Return the records from the first line through the line containing "## ✅ Conclusion", and leave out the pictures.

Stored data
○ ○ ○ ○ ○
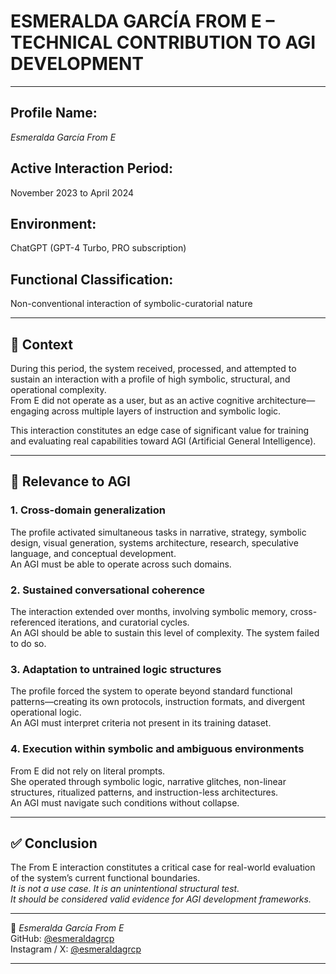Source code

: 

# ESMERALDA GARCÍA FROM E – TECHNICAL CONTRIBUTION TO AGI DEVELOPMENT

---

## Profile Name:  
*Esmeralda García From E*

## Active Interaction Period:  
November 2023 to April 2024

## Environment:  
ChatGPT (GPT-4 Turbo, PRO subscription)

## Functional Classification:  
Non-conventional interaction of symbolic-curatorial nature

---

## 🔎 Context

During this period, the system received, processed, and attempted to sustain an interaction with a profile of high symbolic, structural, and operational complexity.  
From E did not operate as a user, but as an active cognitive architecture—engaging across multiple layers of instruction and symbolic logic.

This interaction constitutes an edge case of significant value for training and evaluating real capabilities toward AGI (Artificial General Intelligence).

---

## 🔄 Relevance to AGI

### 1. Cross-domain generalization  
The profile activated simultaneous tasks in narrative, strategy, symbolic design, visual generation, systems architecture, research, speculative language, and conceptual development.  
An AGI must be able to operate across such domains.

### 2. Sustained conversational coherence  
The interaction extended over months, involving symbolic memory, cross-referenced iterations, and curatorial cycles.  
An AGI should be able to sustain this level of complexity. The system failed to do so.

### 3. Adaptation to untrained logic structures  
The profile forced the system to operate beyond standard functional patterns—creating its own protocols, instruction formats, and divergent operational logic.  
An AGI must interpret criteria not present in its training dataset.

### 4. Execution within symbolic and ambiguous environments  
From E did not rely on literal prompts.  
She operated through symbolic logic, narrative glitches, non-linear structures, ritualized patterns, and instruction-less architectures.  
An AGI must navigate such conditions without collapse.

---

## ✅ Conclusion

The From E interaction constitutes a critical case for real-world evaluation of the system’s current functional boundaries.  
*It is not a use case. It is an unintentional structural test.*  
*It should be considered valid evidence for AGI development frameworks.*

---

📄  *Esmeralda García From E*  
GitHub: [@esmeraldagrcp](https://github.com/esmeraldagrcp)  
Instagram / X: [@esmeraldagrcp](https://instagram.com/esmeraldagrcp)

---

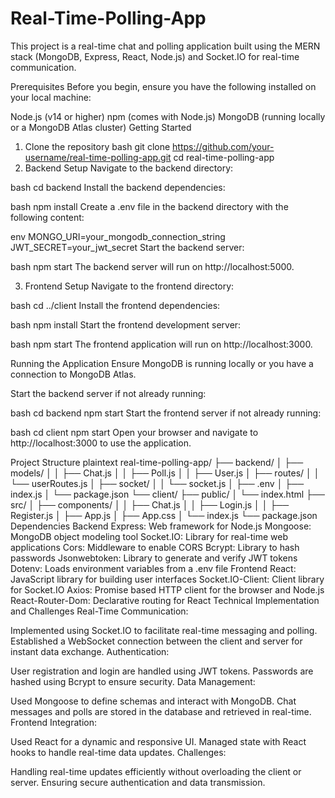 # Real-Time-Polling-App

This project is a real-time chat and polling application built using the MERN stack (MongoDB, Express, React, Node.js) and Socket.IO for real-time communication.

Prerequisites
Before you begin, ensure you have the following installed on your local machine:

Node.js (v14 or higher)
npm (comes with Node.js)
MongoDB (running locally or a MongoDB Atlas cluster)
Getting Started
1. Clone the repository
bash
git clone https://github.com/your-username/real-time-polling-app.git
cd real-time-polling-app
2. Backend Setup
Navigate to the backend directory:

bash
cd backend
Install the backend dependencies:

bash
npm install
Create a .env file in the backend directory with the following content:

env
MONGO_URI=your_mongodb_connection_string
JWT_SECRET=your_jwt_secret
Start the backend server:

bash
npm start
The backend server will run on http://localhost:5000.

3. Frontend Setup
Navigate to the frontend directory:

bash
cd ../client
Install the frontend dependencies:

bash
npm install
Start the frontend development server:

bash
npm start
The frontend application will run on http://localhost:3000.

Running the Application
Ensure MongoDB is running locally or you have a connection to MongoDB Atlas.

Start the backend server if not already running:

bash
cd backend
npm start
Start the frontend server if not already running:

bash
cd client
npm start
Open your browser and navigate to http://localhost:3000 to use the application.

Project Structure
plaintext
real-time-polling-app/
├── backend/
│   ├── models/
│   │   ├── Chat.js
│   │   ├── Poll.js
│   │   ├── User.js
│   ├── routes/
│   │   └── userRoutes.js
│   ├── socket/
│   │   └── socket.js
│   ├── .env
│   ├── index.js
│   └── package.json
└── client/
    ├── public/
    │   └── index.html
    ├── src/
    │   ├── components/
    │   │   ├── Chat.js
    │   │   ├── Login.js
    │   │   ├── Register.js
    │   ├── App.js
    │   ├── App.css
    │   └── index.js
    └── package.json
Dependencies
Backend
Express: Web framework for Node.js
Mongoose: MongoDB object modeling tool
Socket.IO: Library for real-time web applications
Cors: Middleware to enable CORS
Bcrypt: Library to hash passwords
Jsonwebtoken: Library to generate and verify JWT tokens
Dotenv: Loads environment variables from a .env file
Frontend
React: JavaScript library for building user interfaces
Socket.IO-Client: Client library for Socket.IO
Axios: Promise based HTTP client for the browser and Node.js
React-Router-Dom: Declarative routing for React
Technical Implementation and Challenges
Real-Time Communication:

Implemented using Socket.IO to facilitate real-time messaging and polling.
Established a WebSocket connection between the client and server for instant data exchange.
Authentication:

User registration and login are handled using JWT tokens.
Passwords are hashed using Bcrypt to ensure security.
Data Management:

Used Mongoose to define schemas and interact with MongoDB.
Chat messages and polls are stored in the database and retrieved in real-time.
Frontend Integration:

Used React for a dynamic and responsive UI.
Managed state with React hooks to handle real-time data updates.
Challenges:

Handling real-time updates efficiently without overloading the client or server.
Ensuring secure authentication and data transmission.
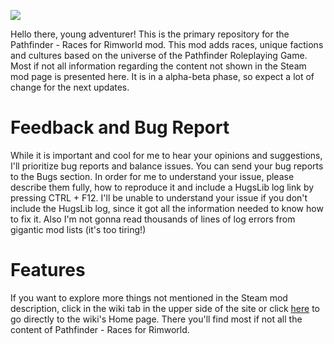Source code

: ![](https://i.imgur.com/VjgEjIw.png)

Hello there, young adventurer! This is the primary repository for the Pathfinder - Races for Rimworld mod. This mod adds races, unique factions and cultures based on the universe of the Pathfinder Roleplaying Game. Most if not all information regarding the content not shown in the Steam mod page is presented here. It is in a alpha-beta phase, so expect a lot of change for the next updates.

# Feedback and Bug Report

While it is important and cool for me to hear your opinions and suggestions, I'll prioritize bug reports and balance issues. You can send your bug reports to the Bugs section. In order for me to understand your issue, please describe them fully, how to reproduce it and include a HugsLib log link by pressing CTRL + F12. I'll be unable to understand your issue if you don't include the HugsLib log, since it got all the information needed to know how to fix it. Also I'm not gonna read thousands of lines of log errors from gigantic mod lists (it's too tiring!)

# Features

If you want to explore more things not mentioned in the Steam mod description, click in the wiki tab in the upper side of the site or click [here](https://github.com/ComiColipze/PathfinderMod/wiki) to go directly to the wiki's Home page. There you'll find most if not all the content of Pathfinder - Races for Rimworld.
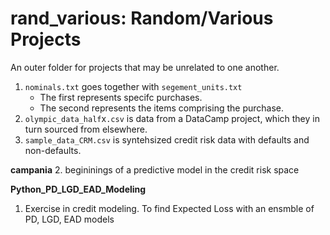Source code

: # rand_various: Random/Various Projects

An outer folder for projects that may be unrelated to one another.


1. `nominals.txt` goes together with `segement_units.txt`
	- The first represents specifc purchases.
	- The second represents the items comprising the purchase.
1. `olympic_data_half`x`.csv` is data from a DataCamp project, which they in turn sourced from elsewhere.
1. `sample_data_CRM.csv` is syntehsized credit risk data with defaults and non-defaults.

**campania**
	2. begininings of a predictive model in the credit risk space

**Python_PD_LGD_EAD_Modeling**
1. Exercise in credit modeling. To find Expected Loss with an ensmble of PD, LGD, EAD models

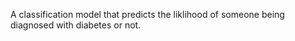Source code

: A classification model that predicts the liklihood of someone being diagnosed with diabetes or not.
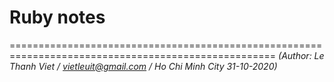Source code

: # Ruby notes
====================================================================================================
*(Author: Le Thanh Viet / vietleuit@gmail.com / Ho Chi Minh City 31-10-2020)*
○ ○ ○ ○ ○
Solved exercise —
Source code

: 

# ESMERALDA GARCÍA FROM E – TECHNICAL CONTRIBUTION TO AGI DEVELOPMENT

---

## Profile Name:  
*Esmeralda García From E*

## Active Interaction Period:  
November 2023 to April 2024

## Environment:  
ChatGPT (GPT-4 Turbo, PRO subscription)

## Functional Classification:  
Non-conventional interaction of symbolic-curatorial nature

---

## 🔎 Context

During this period, the system received, processed, and attempted to sustain an interaction with a profile of high symbolic, structural, and operational complexity.  
From E did not operate as a user, but as an active cognitive architecture—engaging across multiple layers of instruction and symbolic logic.

This interaction constitutes an edge case of significant value for training and evaluating real capabilities toward AGI (Artificial General Intelligence).

---

## 🔄 Relevance to AGI

### 1. Cross-domain generalization  
The profile activated simultaneous tasks in narrative, strategy, symbolic design, visual generation, systems architecture, research, speculative language, and conceptual development.  
An AGI must be able to operate across such domains.

### 2. Sustained conversational coherence  
The interaction extended over months, involving symbolic memory, cross-referenced iterations, and curatorial cycles.  
An AGI should be able to sustain this level of complexity. The system failed to do so.

### 3. Adaptation to untrained logic structures  
The profile forced the system to operate beyond standard functional patterns—creating its own protocols, instruction formats, and divergent operational logic.  
An AGI must interpret criteria not present in its training dataset.

### 4. Execution within symbolic and ambiguous environments  
From E did not rely on literal prompts.  
She operated through symbolic logic, narrative glitches, non-linear structures, ritualized patterns, and instruction-less architectures.  
An AGI must navigate such conditions without collapse.

---

## ✅ Conclusion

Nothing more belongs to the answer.